Tottenham Hale housing development given the go-ahead

Planning committee approves major regeneration project plans by six votes to five

By Simon Allin, Local Democracy Reporter

Tottenham Hale District Centre Credit: Argent Related

Property developer Argent Related has been given permission to build six blocks of flats up to 38 storeys high in the centre of Tottenham Hale, providing more than 1,000 homes along with shops, public spaces and a new health centre.

Tottenham MP David Lammy was among those who had lodged objections to the £500 million scheme, raising concerns the development could “further entrench social inequality” in the area.

Speaking before the main council session, Samantha Sturgeon, chair of the Chestnuts Residents’ Association, said the cost of the new flats would put them out of the reach of local people.

She added: “These types of development are only likely to push up local rent prices, and I and many other families could be forced out of our homes, as landlords seek higher market rents. We feel the population density will create a substantially increased burden on our already strained social facilities, local infrastructure and community resources.”

Ferry Square from the South Pavilion Credit: Argent Related

Concerns over the lack of affordable housing were echoed by several councillors, who questioned whether the 25% being provided by Argent Related was enough.

The alleged failure to provide affordable homes on large developments was a major reason behind the deselection of sitting councillors and their replacement with a new administration, in the run-up to local elections in May last year.

Cllr Yvonne Say, Labour member for Bounds Green, told the committee the plans were “not good enough” when the borough has “3,000 people in temporary accommodation”.

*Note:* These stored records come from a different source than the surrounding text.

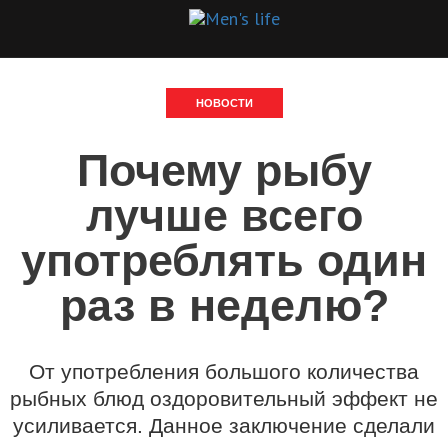
НОВОСТИ
Почему рыбу
лучше всего
употреблять один
раз в неделю?
От употребления большого количества
рыбных блюд оздоровительный эффект не
усиливается. Данное заключение сделали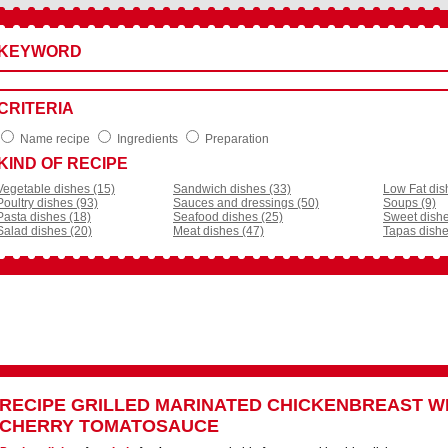
KEYWORD
CRITERIA
Name recipe
Ingredients
Preparation
KIND OF RECIPE
Vegetable dishes (15)
Sandwich dishes (33)
Low Fat dis
Poultry dishes (93)
Sauces and dressings (50)
Soups (9)
Pasta dishes (18)
Seafood dishes (25)
Sweet dishe
Salad dishes (20)
Meat dishes (47)
Tapas dishe
RECIPE
GRILLED MARINATED CHICKENBREAST W
CHERRY TOMATOSAUCE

Tom Goodall, chief executive of the Tottenham Hale development at Argent Related, said upping the affordable homes quota further could mean losing financial backing.

He said: “We have already taken a significant reduction in our profit margin. Ultimately, it is a risk margin. “When we are seeking development funding, the lenders will look at what margin is available.

“If there is not enough margin in the development, then the plans can’t come forward because we can’t get the funding.

“If we could go any further to deliver on our promises, we would.”

Ashley Road West and East, looking north Credit: Argent Related

Edward Badu, who grew up in Tottenham and is a member of campaign group Haringey Citizens, said Argent’s plans would boost the area’s prospects.
He said: “I’ve noticed there is a trend, where people like myself- young professionals – always try and leave Tottenham once they secure a job and do well for themselves.

“This is because of the stigma and stereotype we face growing up in Tottenham.”

Mr Badu said the plans would make Tottenham a “destination” and “give people who have grown up here a reason to stay.”

Councillors also raised concerns over the density of the buildings, which is significantly higher than London Plan guidelines. However, officers said the density was accept- able due to the exceptional quality of the homes. They also assured committee members that the impact on road and rail connections would not be excessive, and the scheme would not reduce air quality.